■ CONSIGNE:
D'après le texte ci-dessous sur l'examen de l'investissement étranger au Canada, à quel montant le gouvernement fédéral a-t-il annoncé qu'il hausserait en 2017 le seuil de déclenchement de l'examen selon le critère de l'« avantage net » ?

■ TEXTE PRÉSENTÉ:

-------------------------

Auteurs : John Bodrug, Charles Tingley, Jim Dinning, George N. Addy et David Feldman

Dans nos prévisions annuelles de l’année à venir en matière de droit canadien de la concurrence et de l’examen de l’investissement étranger, nous évaluons comment les événements de 2016 influenceront ces domaines du droit en 2017. Nous traitons ci-après des grandes questions et tendances à suivre au cours de l’année qui commence.

Libéralisation du régime canadien d’examen de l’investissement étranger

En 2016, le gouvernement canadien a manifesté son intérêt pour la libéralisation du régime canadien d’examen de l’investissement étranger. En 2017, nous suivrons l’évolution de trois sujets d’intérêt.

Premièrement, il y aura un relèvement important du seuil de déclenchement de l’examen selon le critère de l’« avantage net » applicable à la plupart des acquisitions directes du contrôle d’entreprises canadiennes par des investisseurs OMC aux termes de la Loi sur Investissement Canada. À l’heure actuelle, de telles acquisitions du contrôle font généralement l’objet d’un examen préalable à la clôture si la valeur d’affaire de l’entreprise canadienne est supérieure à 600 millions de dollars. Si aucune modification à cet égard n’est apportée à la Loi sur Investissement Canada, ce seuil sera haussé et passera à 800 millions de dollars le 24 avril 2017, puis à un milliard de dollars en 2019. Toutefois, dans son Énoncé économique de l’automne 2016 et dans un récent communiqué, le gouvernement fédéral a indiqué qu’il hausserait le seuil à un milliard de dollars en 2017, soit deux ans plus tôt que prévu. La législation nécessaire à la mise en oeuvre ede ce changement n’a pas encore été adoptée, mais lorsqu’elle l’aura été, elle servira à réduire encore davantage le nombre d’acquisitions étrangères soumises à un examen selon le critère de l’avantage net et pourrait être perçue comme créant un climat plus propice aux investissements étrangers au Canada.

Deuxièmement, les Lignes directrices sur l’examen relatif à la sécurité nationale des investissements (les « lignes directrices sur l’examen relatif à la sécurité nationale ») tant attendues seront enfin publiées. Le processus d’examen relatif à la sécurité nationale prévu dans la Loi sur Investissement Canada est critiqué pour son manque de transparence depuis sa création en 2007, surtout en raison du large éventail d’opérations auxquelles il peut être appliqué. Autre fait notable, la Loi sur Investissement Canada ne définit pas ce qui constitue un intérêt pour la sécurité nationale ni ne précise ce qui pourrait porter atteinte à un tel intérêt. Les lignes directrices sur l’examen relatif à la sécurité nationale nouvellement publiées tentent de répondre à ces critiques en donnant une liste non exhaustive de neuf facteurs que le gouvernement prendra en considération dans l’évaluation des risques que présente pour la sécurité nationale un projet d’investissement par un non-Canadien. En outre, elles contiennent également des recommandations sur l’exécution du processus d’examen relatif à la sécurité nationale. De plus, le gouvernement prévoit modifier la Loi sur Investissement Canada pour exiger un rapport annuel sur l’application des dispositions en matière de sécurité nationale, ce qui devrait aider à accroître la transparence du processus d’examen. On ne sait pas encore si la publication des lignes directrices sur l’examen relatif à la sécurité nationale aboutira à la certitude pratique accrue espérée par le milieu des affaires, mais elle constitue certes une étape encourageante vers une plus grande transparence dans ce domaine. Les changements prévus pourraient bien émerger dans le prochain budget fédéral.

-------------------------

■ EXTRAIT DU LISTING:
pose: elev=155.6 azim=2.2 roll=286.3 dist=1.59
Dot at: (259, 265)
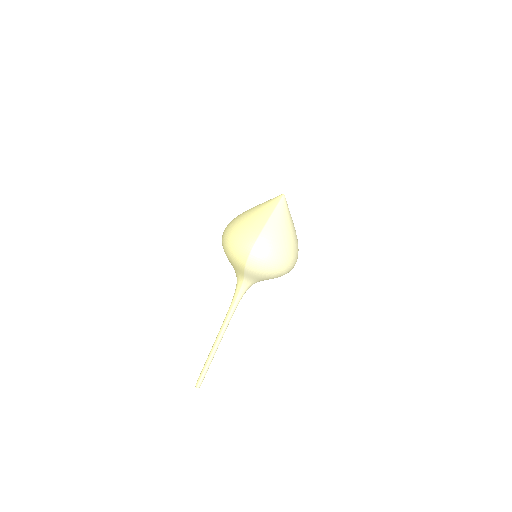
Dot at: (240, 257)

-------------------------

■ CORRIGÉ:
À un milliard de dollars, soit deux ans plus tôt que prévu.